While looking up information about Atariame for this review I also found via the Atariame Bandcamp page that are a collection of three songs called the "Weirdo Goes B-Sides" which you can download at a name your price option. These are best listened to as a companion to this cassette (which means after the cassette ends press play on your laptop) and I just don't know how to type enough good things about Atariame because this is just one of those things you hear and can immediately fall in love with and then only want to listen to it over and over again.
- Lost In a Sea of Sound
Playing from a hazy dreamlike void, Atariame's sound cuts through and roots itself in your thoughts. Weirdo Goes to the Disco contains seven time lost tracks merging multiple genres into one contemporary sound. Glazed pop offerings drenched in an ambient mash of mysterious hypnotic vocals backed by rhythms of futuristic new wave electronics. This composition beckons you to draw closer while the enchantment of prismatic beauty finds aural pathways into your mind.
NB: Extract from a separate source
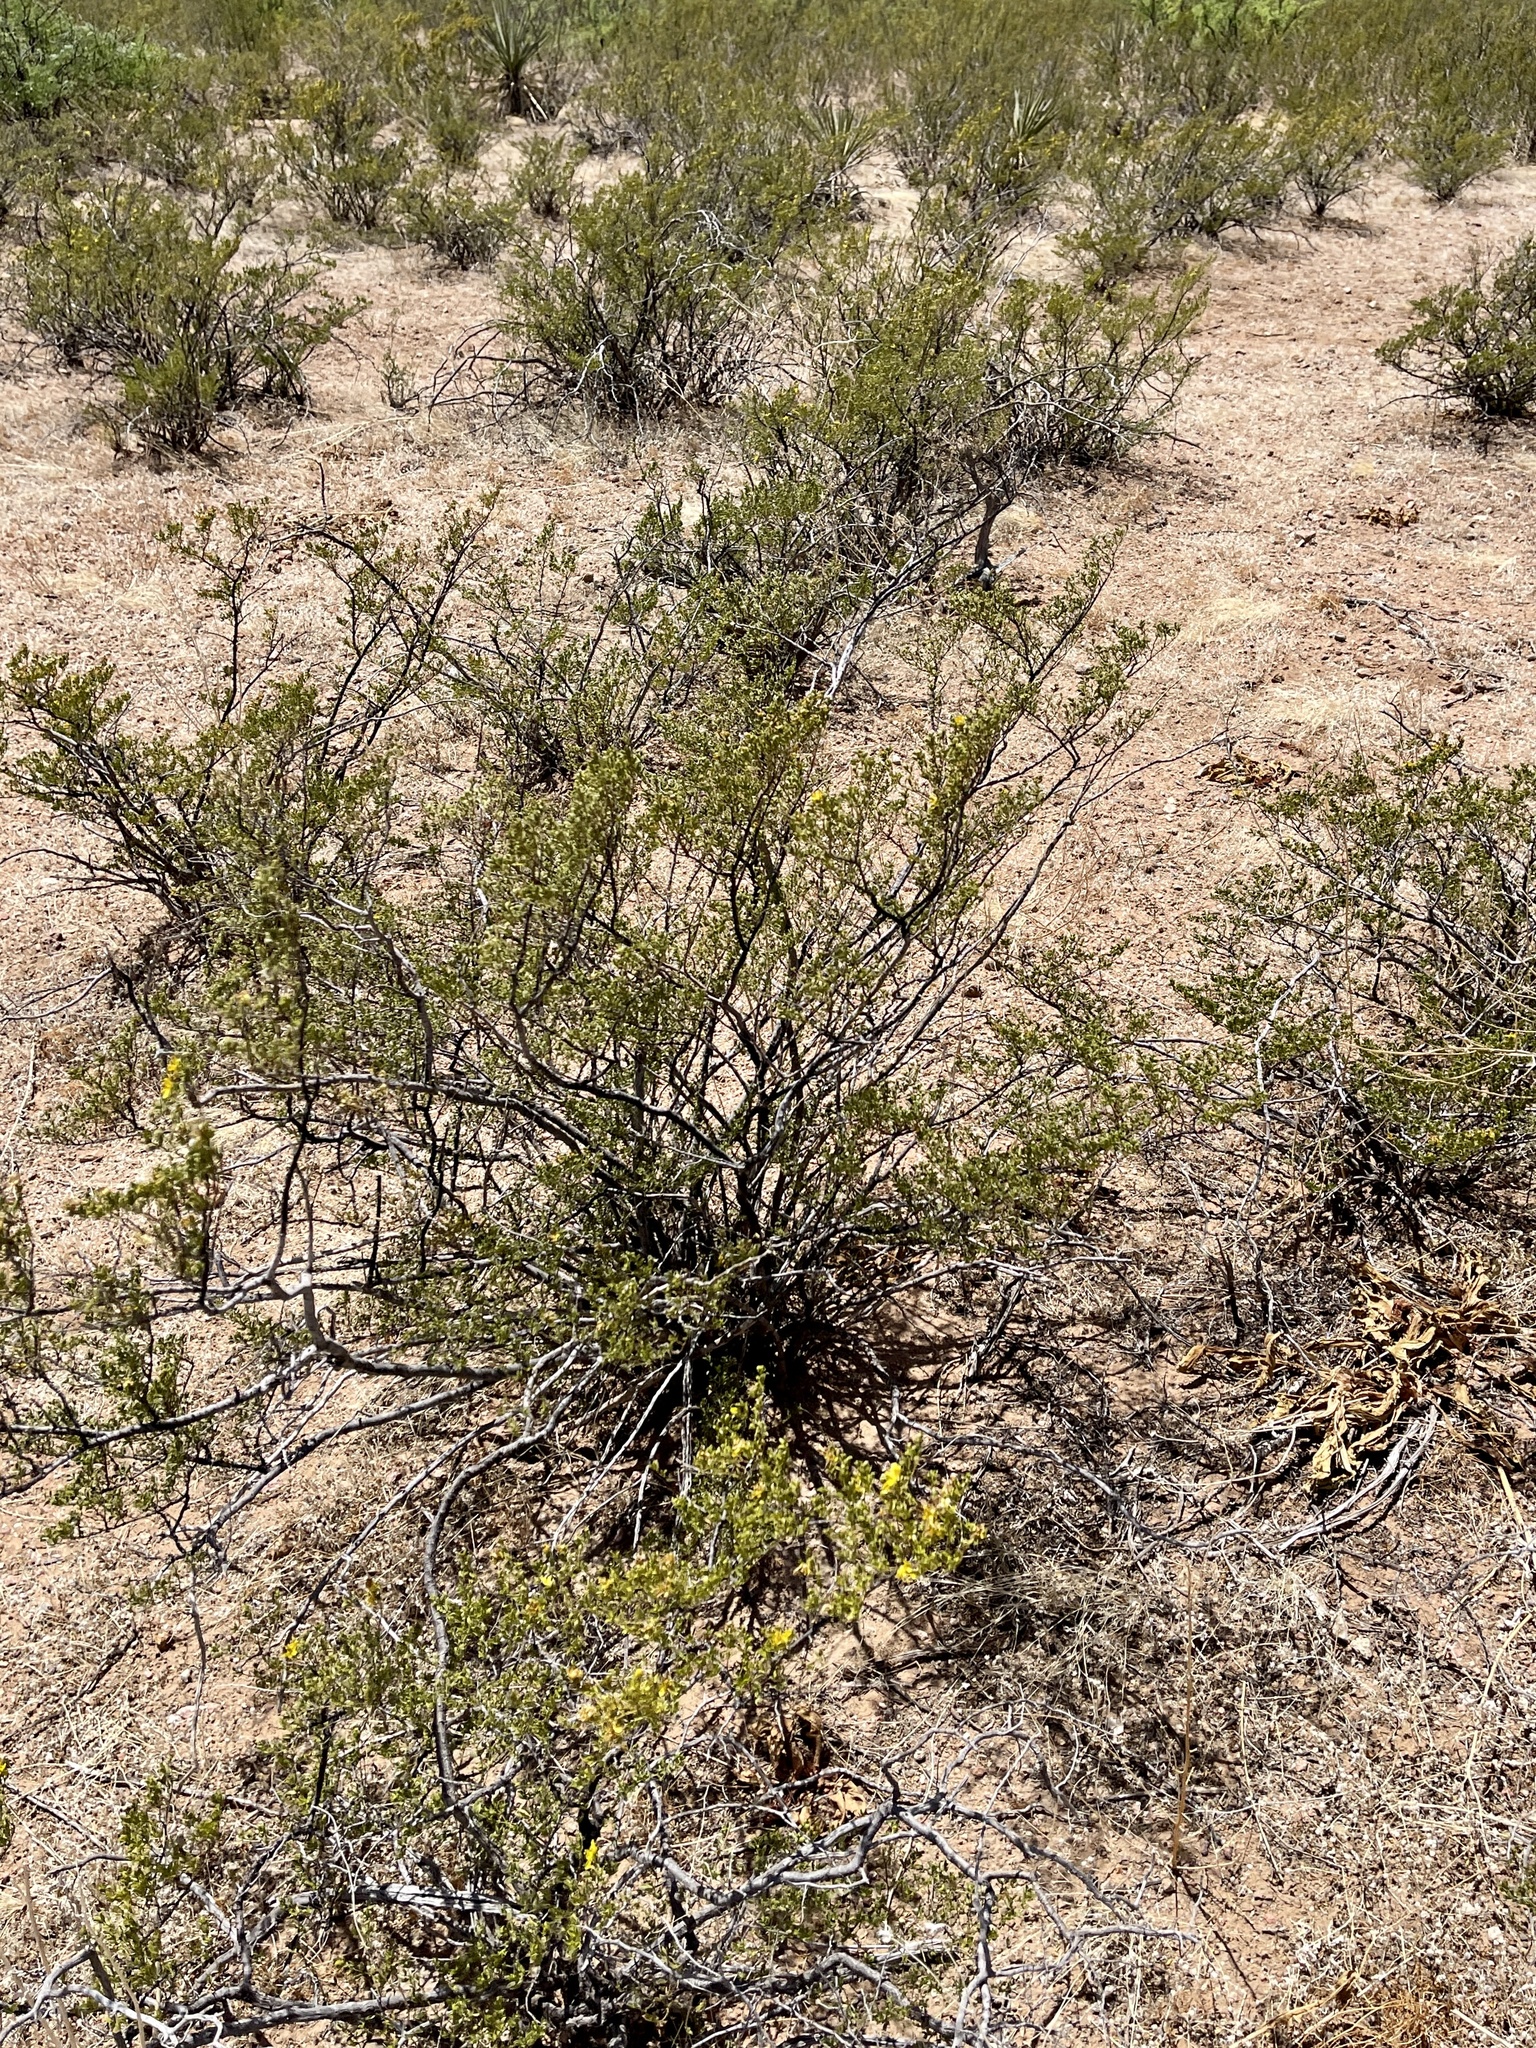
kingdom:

Most simply conveyed, the allure of Atariame grows with every listen. Being an outsider, these soft-hearted tunes almost seem to wisp by on the first time through. Like you are present but do not have the matured empathetic ability to truly understand. On the second listen, Atariame has shared wisdom and pulled your feelings from the cold night and closer to the flickering flames. The gossamer tones through out Weirdo Goes to the Disco are tethered to times passage with vintage polish of the early eighties. Only drawing from the past in a tributary quality, and with this moving the entire sound far into the distant future. There is a reminiscent tone to this tape reminding me of the first Flying Lizards record from 1979. Only Atariame has focused her sound in the trance like qualities of the past exchanging the avant-garde for melodic elegance.
Released in a limited edition of forty cassettes by Rok Lok Records from Long Island. A really good choice for the label in keeping a well rounded diversity of the artist Rok Lok exposes. Copies are available from Rok Lok's bandcamp page.
- Cassette Gods
St. Petersburg’s Atariame conjures up one certifiable, sparklingly-spooky trip through a haunted woodland, where things that go bump in the night echo their trebly scratching via vintage drum machines; where the hoots & howls of unseen beasts are synthesized through a foggy, decaying warble & bounced off every mossier trees. Our hosting Russian High Priestess assures us through a stoic half-chant that we are to venture deeper and deeper on into these wooded song structures; it’s okay to get lost in the energetic meditations, okay to give up catchy hooks for ethereal moodiness-mask fittings, okay to will those sagging note-branches back to their more sonorous positions with labored chin raisings. We do not have to understand the first few times around, but we will, and we will return again and again. “Atariame”. Whisper it three times into your compact mirror and snap it shut, as the sun sets.